- Born: November 24, 1927 Republic of China
- Died: March 10, 2016 (aged 88) Metro Manila
- Occupations: Businessman, investor
- Title: Filinvest Group of Companies Founder and Chairman Emeritus
- Spouse: Mercedes Gotianun
- Children: 4

= Andrew Gotianun =

Filipino businessman (1927–2016)

Andrew Lo Gotianun Sr. (吳天恩 (Gô͘ Thian-un); November 24, 1927 – March 10, 2016) was a Filipino businessman and investor. He was best known for running Filinvest Development Corporation, a major Filipino conglomerate which owns most of Filinvest Land, Inc. and East West Banking Corporation. Gotianun also focused on biofuels and has acquired two sugar mills and a plantation. As of 2008, his fortune had decreased sharply to $235 million, a result of the global financial downturn. However, his fortune climbed back to over $1 billion in 2014, according to Forbes.

==Business==
Gotianun made a living from salvaging ships at the end of the Second World War. Several years later, he became involved in an automobile dealership. Later, in 1955, he founded Filinvest Development Corporation a company which became engaged in real estate in 1967.

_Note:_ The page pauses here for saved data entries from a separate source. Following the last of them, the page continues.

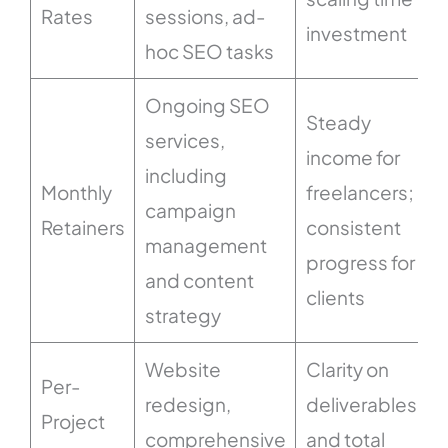
Rates
sessions, ad-
p
investment
hoc SEO tasks
Ongoing SEO
Steady
services,
income for
including
Monthly
freelancers;
campaign
Retainers
consistent
management
progress for
and content
clients
strategy
Website
Clarity on
Per-
redesign,
deliverables
Project
comprehensive
and total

Gotianun and his wife, Mercedes, temporarily retired from business activities in the 1980s but returned a short time later, with a plan to make improvements to the corporation. He was among those honored at the BizNewAsia Real Estate Who is Who (BREW) awards.

==Private life==
Gotianun is second cousins once removed with fellow Filipino magnate, John Gokongwei, Jr. and is also related to the Gaisano family, where he is first cousin once removed from Doña Modesta Singson, as members of the notable Go clan in Cebu. Gotianun's grandfather (吳文皎 (吴文皎, Wú Wénjiǎo, Gô͘ Bûn-kiáu)), Hispanized as "Go Quiao Co" (吳皎哥 (吴皎哥, Gô͘-kiáu-ko)) was a half brother of Gokongwei's great-grandfather Don Pedro Singson Gotiaoco His son, Andrew Gotianun Jr., was the vice-president of Filinvest Land.